■ ZU ERLEDIGENDE AUFGABEN ■
a - Wie viele Bildbeschreibungen bilden laut der Rezension zu Cécile Wajsbrots Roman den Kern des Buches?
b - Gib aus der Rezension zu Cécile Wajsbrots Roman den Abschnitt von „Um uns sind“ bis „einstiges Leben erinnern.“ wortgetreu wieder.
c - Führe die Rezension zu Cécile Wajsbrots Roman im Anschluss an ihren letzten Satz fort.

■ AUSGANGSTEXT ■
RÜCKBLICK

Auferstanden aus Ruinen

Cécile Wajsbrots Bildbetrachtung

Ein Dichter weiht in Berlin eine neue Straße ein, die auf den Namen Caspar David Friedrichs getauft werden soll. Um den Maler der Romantik rankt sich auch die Eröffnungsrede des ostdeutschen Lyrikers, der seit dem Mauerfall vor rund zehn Jahren keine Zeile mehr zu Papier brachte. Jetzt bricht er in einem langen Wortschwall vor den zukünftigen Bewohnern der Caspar-David-Friedrich-Straße sein Schweigen und verrät sein Lebensgeheimnis.
Mann und Frau den Mond betrachtend ist der erste ins Deutsche übertragene Roman der französischen Schriftstellerin Cécile Wajsbrot. Neun Bildbeschreibungen bilden den Kern des Romans und der Rede ihres Protagonisten. Die melancholischen Gefühlswelten, die Friedrich malte, die einsamen Landschaften und kargen Klippen entwickeln sich zur angemessen tragischen Kulisse, um vor ihr das Leben des Ich-Erzählers aufzufächern.
Um uns sind überall Ruinen, wenn man nur bereit ist, sie zu sehen, so beginnt der Dichter seine Ausführungen. Im zerstörten Berlin geboren beschreibt er jene Zeit, als an der Oberfläche unseres Kontinents nur noch Ruinen aus Stein und Ruinen aus Fleisch und Blut übrig waren - analog zu Friedrichs "Eichbaum im Schnee", von dem nur verdorrte Äste an einstiges Leben erinnern.

■ BEREITGESTELLTES MATERIAL ■
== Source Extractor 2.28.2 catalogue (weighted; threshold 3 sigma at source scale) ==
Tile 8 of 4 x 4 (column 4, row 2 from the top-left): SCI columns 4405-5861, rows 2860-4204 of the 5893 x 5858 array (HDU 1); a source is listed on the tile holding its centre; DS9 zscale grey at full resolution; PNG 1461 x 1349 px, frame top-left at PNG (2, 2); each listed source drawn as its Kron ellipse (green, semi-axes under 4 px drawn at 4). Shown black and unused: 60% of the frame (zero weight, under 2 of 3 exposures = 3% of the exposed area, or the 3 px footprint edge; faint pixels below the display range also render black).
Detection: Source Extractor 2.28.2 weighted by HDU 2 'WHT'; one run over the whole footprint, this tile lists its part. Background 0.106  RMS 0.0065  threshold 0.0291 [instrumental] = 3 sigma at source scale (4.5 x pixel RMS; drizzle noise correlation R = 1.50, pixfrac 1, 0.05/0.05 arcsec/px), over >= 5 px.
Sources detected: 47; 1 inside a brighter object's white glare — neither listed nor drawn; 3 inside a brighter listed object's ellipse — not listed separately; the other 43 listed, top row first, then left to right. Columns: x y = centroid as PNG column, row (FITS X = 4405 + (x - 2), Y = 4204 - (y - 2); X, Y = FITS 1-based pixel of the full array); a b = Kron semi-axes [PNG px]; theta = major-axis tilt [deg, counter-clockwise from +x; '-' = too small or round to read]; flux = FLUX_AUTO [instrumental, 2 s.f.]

■ ANTWORTEN ■
a - Neun Bildbeschreibungen bilden den Kern des Romans.

b -
Um uns sind überall Ruinen, wenn man nur bereit ist, sie zu sehen, so beginnt der Dichter seine Ausführungen. Im zerstörten Berlin geboren beschreibt er jene Zeit, als an der Oberfläche unseres Kontinents nur noch Ruinen aus Stein und Ruinen aus Fleisch und Blut übrig waren - analog zu Friedrichs "Eichbaum im Schnee", von dem nur verdorrte Äste an einstiges Leben erinnern.

c -
Die Gedankenwelt des Mannes, der auf den Spuren von zweihundert Jahre altem Licht die Wirklichkeit erst idealisiert und dann in ihren Trümmern verzweifelt, wird bei Wajsbrot gegenwärtig. Der Entwurf seiner Persönlichkeit gelingt ihr ebenso sensibel wie die Bildbeschreibungen, mit denen sie Gedanken und Stimmungen unterstützt. Schon durch diese Beschreibungen, fernab von kunstgeschichtlichen Deutungen, ist der Roman etwas Besonderes.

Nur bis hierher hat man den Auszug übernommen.